Thursday, January 17, 2013

Being Human has no shame, about Ray or otherwise

Grade: 95%

BEWARE! SPOILERS BELOW!

SyFy’s American remake of BEING HUMAN is back for a third round this week with “It’s a Shame About Ray,” airing Monday at 9 p.m. ET. It’s been fifteen months since we last saw the roommates, and fifteen months since they last saw each other. Josh (Sam Huntington) and Nora (Kristen Hager) search in vain for Sally (Meaghan Rath), still trapped in limbo, and Aidan (Sam Witwer), still buried in the ground.

Fifteen months. I can’t believe that the series make such a time jump, but it really works. The past year plus hasn’t been all that interesting for the characters, with little happening, so it makes sense to skip over it. It also allows a reset, of sorts, and puts everyone in different places from where we left them. It really starts the year off interestingly.

What a way to live, though! Josh’s frustration as they visit with psychic after psychic is understandable. For over a year, he and Nora have been looking for a way to bring their friends home, and to no avail. It’s amazing that Nora still has the patience she has, and that Josh is still participating. Most people would give up after a year. Which just goes to show how strong a bond the main characters of BEING HUMAN have.
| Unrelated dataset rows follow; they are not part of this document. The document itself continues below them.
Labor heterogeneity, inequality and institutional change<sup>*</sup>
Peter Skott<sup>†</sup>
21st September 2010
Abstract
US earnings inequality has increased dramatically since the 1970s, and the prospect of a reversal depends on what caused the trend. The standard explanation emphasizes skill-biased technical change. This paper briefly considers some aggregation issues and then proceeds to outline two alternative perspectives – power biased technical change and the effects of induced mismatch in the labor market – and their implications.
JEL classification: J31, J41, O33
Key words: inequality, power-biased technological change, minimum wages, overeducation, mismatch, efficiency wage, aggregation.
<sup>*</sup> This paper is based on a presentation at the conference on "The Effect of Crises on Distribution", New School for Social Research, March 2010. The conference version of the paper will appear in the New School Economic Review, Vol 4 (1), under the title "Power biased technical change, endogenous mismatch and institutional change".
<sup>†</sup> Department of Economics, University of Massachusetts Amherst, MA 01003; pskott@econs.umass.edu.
Of, course, Josh has other issues, too. He definitely feels guilty about killing Ray (Andreas Apergis), and that doing so only cured him of the werewolf curse, not Nora. Apparently, murdering one’s maker does not extend the fix to the next limb of the family tree. For Nora to be a human again, Josh must die, and Josh has to live with the knowledge of what he has done to her, and that he can’t do anything about it, other than killing himself, which would also hurt her deeply.The U.S. version of BEING HUMAN has differed pretty drastically from its UK counterpart by this point, and Josh being human again is just one of the many ways. One wonders if Nora satisfies the werewolf contingent for the series, or if Josh will have to be turned back, possibly by Nora in some sort of poetic justice. Josh as a human or as a werewolf both present intriguing possibilities, so hopefully the human thing will be explored, at least for a little bit.
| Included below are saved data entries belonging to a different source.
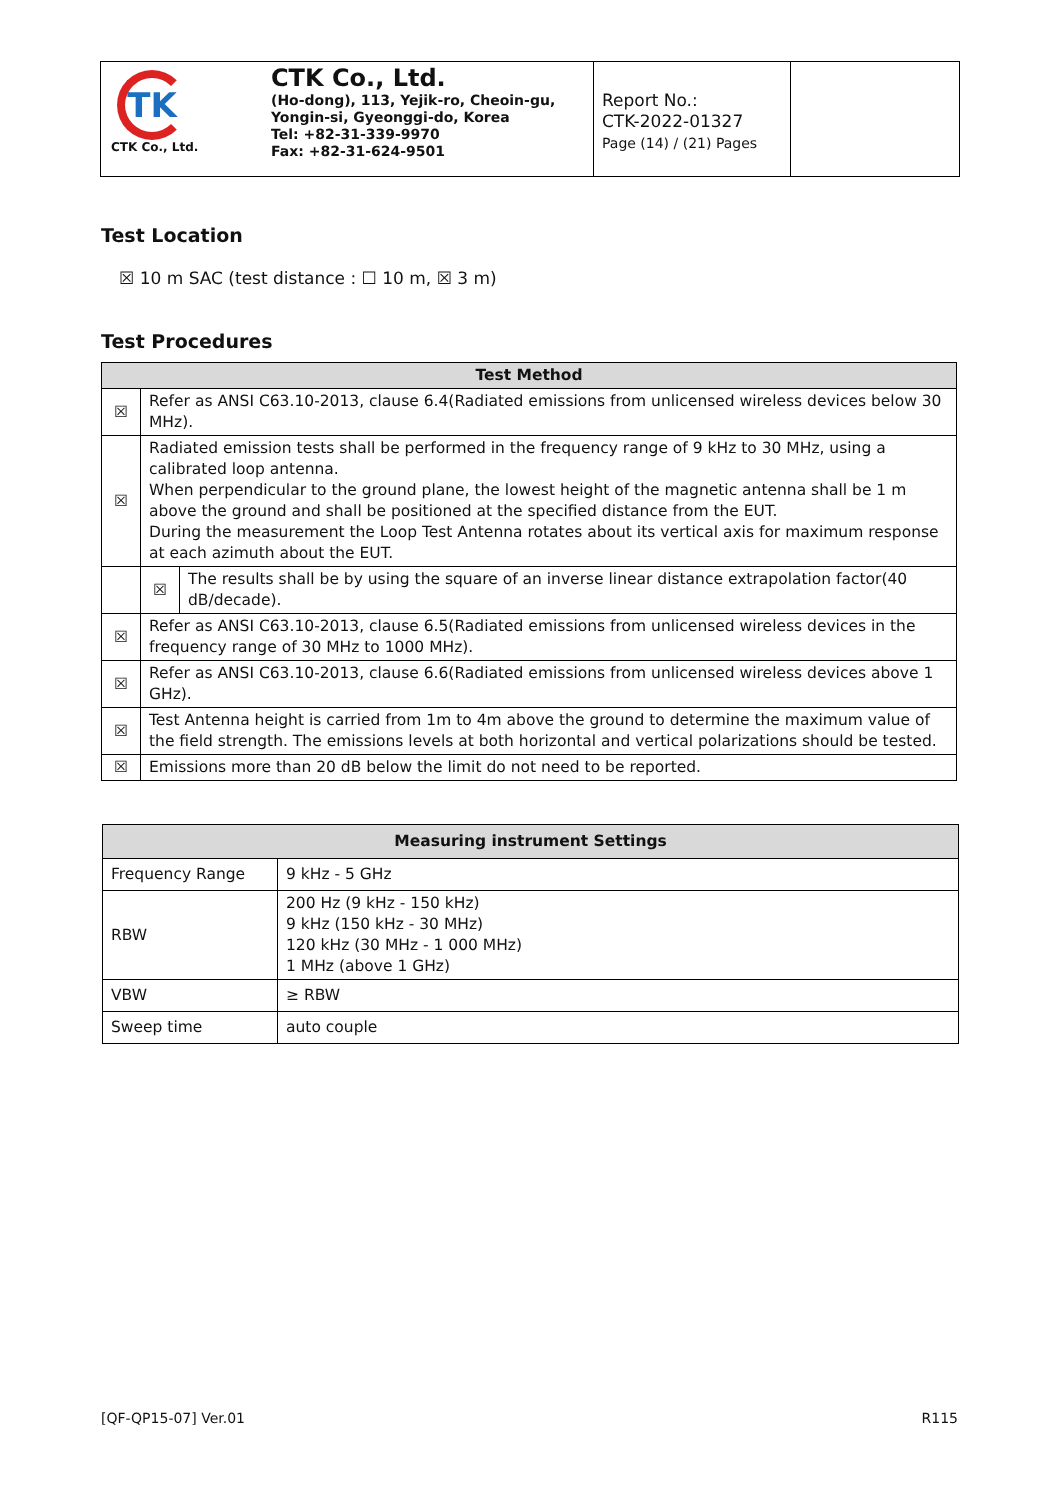| TK CTK Co., Ltd. CTK Co., Ltd. (Ho-dong), 113, Yejik-ro, Cheoin-gu, Yongin-si, Gyeonggi-do, Korea Tel: +82-31-339-9970 Fax: +82-31-624-9501 | Report No.: CTK-2022-01327 Page (14) / (21) Pages | |
Test Location
☒ 10 m SAC (test distance : ☐ 10 m, ☒ 3 m)
Test Procedures
| Test Method | | |
| --- | --- | --- |
| ☒ | Refer as ANSI C63.10-2013, clause 6.4(Radiated emissions from unlicensed wireless devices below 30 MHz). | |
| ☒ | Radiated emission tests shall be performed in the frequency range of 9 kHz to 30 MHz, using a calibrated loop antenna. When perpendicular to the ground plane, the lowest height of the magnetic antenna shall be 1 m above the ground and shall be positioned at the specified distance from the EUT. During the measurement the Loop Test Antenna rotates about its vertical axis for maximum response at each azimuth about the EUT. | |
| | ☒ | The results shall be by using the square of an inverse linear distance extrapolation factor(40 dB/decade). |
| ☒ | Refer as ANSI C63.10-2013, clause 6.5(Radiated emissions from unlicensed wireless devices in the frequency range of 30 MHz to 1000 MHz). | |
| ☒ | Refer as ANSI C63.10-2013, clause 6.6(Radiated emissions from unlicensed wireless devices above 1 GHz). | |
| ☒ | Test Antenna height is carried from 1m to 4m above the ground to determine the maximum value of the field strength. The emissions levels at both horizontal and vertical polarizations should be tested. | |
| ☒ | Emissions more than 20 dB below the limit do not need to be reported. | |
| Measuring instrument Settings | |
| --- | --- |
| Frequency Range | 9 kHz - 5 GHz |
| RBW | 200 Hz (9 kHz - 150 kHz) 9 kHz (150 kHz - 30 MHz) 120 kHz (30 MHz - 1 000 MHz) 1 MHz (above 1 GHz) |
| VBW | ≥ RBW |
| Sweep time | auto couple |
[QF-QP15-07] Ver.01 R115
Nora and Josh do catch a break when they find a witch named Donna Gilchrist (Amy Aquino, The Finder, Harry’s Law). Donna can bring Sally back, but she needs $2000, the heart of someone Josh or Nora have murdered, and Sally’s body. And the spell will return Sally as a human.
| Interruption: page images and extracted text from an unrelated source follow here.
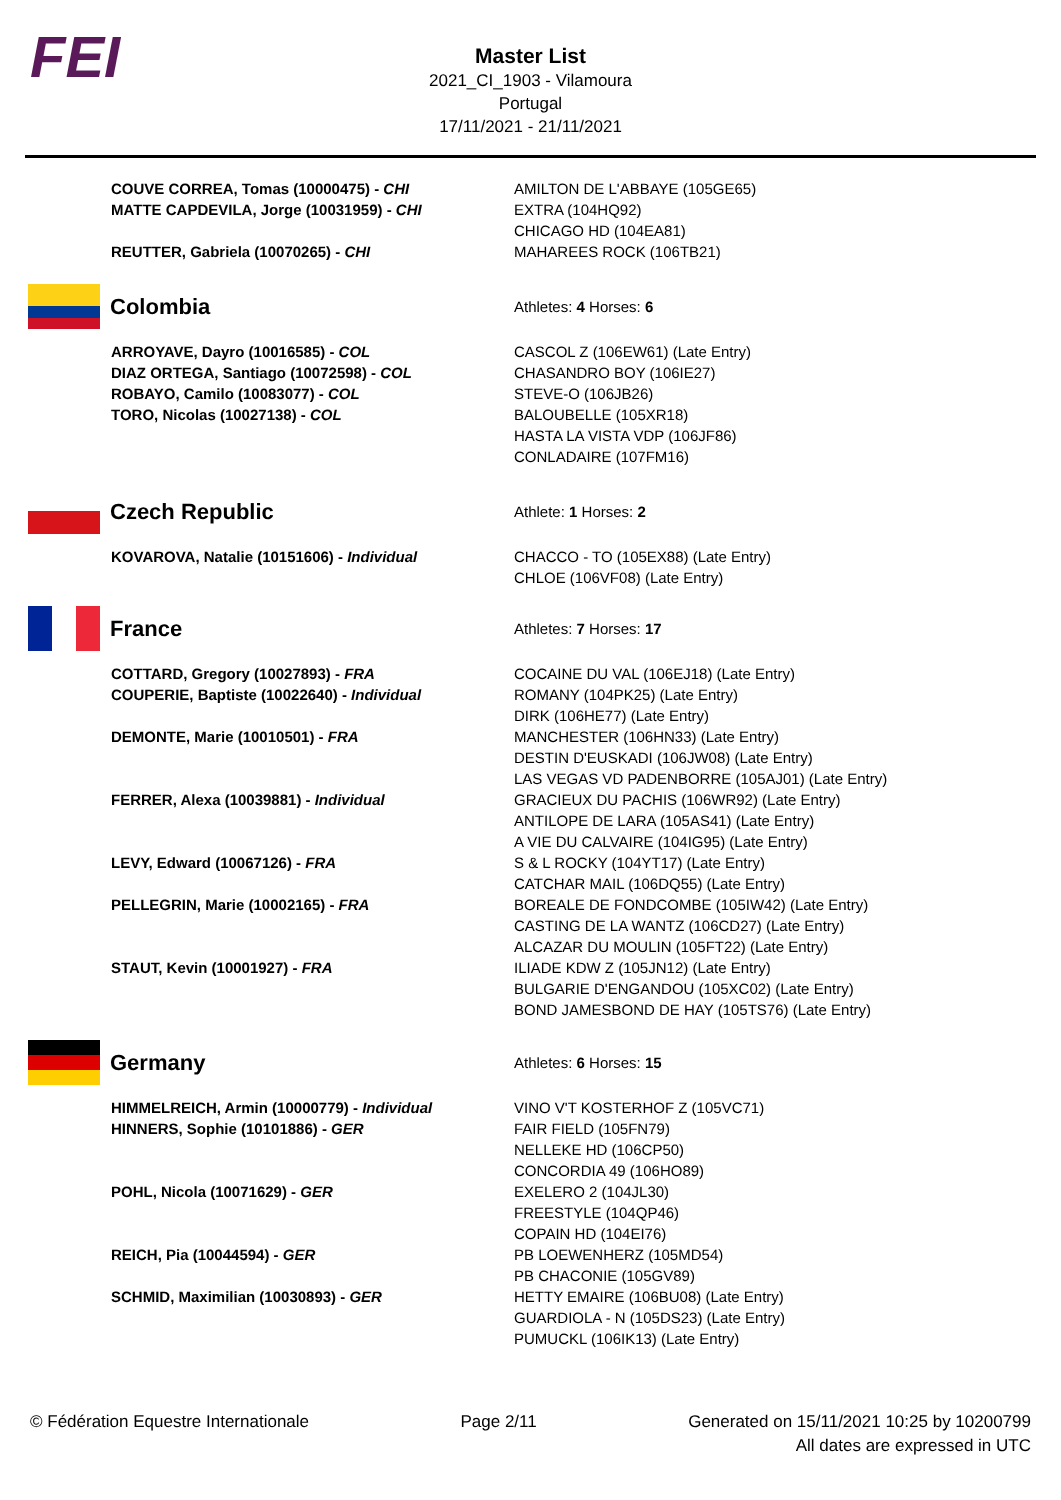FEI
Master List
2021_CI_1903 - Vilamoura
Portugal
17/11/2021 - 21/11/2021
| COUVE CORREA, Tomas (10000475) - CHI MATTE CAPDEVILA, Jorge (10031959) - CHI REUTTER, Gabriela (10070265) - CHI | AMILTON DE L'ABBAYE (105GE65) EXTRA (104HQ92) CHICAGO HD (104EA81) MAHAREES ROCK (106TB21) |
| Colombia Athletes: 4 Horses: 6 | |
| ARROYAVE, Dayro (10016585) - COL DIAZ ORTEGA, Santiago (10072598) - COL ROBAYO, Camilo (10083077) - COL TORO, Nicolas (10027138) - COL | CASCOL Z (106EW61) (Late Entry) CHASANDRO BOY (106IE27) STEVE-O (106JB26) BALOUBELLE (105XR18) HASTA LA VISTA VDP (106JF86) CONLADAIRE (107FM16) |
| Czech Republic Athlete: 1 Horses: 2 | |
| KOVAROVA, Natalie (10151606) - Individual | CHACCO - TO (105EX88) (Late Entry) CHLOE (106VF08) (Late Entry) |
| France Athletes: 7 Horses: 17 | |
| COTTARD, Gregory (10027893) - FRA COUPERIE, Baptiste (10022640) - Individual DEMONTE, Marie (10010501) - FRA FERRER, Alexa (10039881) - Individual LEVY, Edward (10067126) - FRA PELLEGRIN, Marie (10002165) - FRA STAUT, Kevin (10001927) - FRA | COCAINE DU VAL (106EJ18) (Late Entry) ROMANY (104PK25) (Late Entry) DIRK (106HE77) (Late Entry) MANCHESTER (106HN33) (Late Entry) DESTIN D'EUSKADI (106JW08) (Late Entry) LAS VEGAS VD PADENBORRE (105AJ01) (Late Entry) GRACIEUX DU PACHIS (106WR92) (Late Entry) ANTILOPE DE LARA (105AS41) (Late Entry) A VIE DU CALVAIRE (104IG95) (Late Entry) S & L ROCKY (104YT17) (Late Entry) CATCHAR MAIL (106DQ55) (Late Entry) BOREALE DE FONDCOMBE (105IW42) (Late Entry) CASTING DE LA WANTZ (106CD27) (Late Entry) ALCAZAR DU MOULIN (105FT22) (Late Entry) ILIADE KDW Z (105JN12) (Late Entry) BULGARIE D'ENGANDOU (105XC02) (Late Entry) BOND JAMESBOND DE HAY (105TS76) (Late Entry) |
| Germany Athletes: 6 Horses: 15 | |
| HIMMELREICH, Armin (10000779) - Individual HINNERS, Sophie (10101886) - GER POHL, Nicola (10071629) - GER REICH, Pia (10044594) - GER SCHMID, Maximilian (10030893) - GER | VINO V'T KOSTERHOF Z (105VC71) FAIR FIELD (105FN79) NELLEKE HD (106CP50) CONCORDIA 49 (106HO89) EXELERO 2 (104JL30) FREESTYLE (104QP46) COPAIN HD (104EI76) PB LOEWENHERZ (105MD54) PB CHACONIE (105GV89) HETTY EMAIRE (106BU08) (Late Entry) GUARDIOLA - N (105DS23) (Late Entry) PUMUCKL (106IK13) (Late Entry) |
© Fédération Equestre Internationale
Page 2/11 Generated on 15/11/2021 10:25 by 10200799
All dates are expressed in UTC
It’s a dark spell, to be sure, but I like how it all ties into Ray’s body, and Josh and Nora’s story. I do think that Donna has some dark plans having to do with Ray, as glimpsed at the end of the hour, and I don’t know what her motivations are to help, because I doubt it’s just for the money. There’s a mysterious and enticing character here, and I hope Aquino sticks around for awhile.

So Sally is brought back to life in “It’s a Shame About Ray,” as a human. Before you say “like Josh,” though, there are complications with Sally’s resurrection. Namely, she stuck close to Nick (Pat Kiely) and Stevie (Robert Naylor) while in limbo, and brings both of them through the door into her body with her, not realizing the consequences.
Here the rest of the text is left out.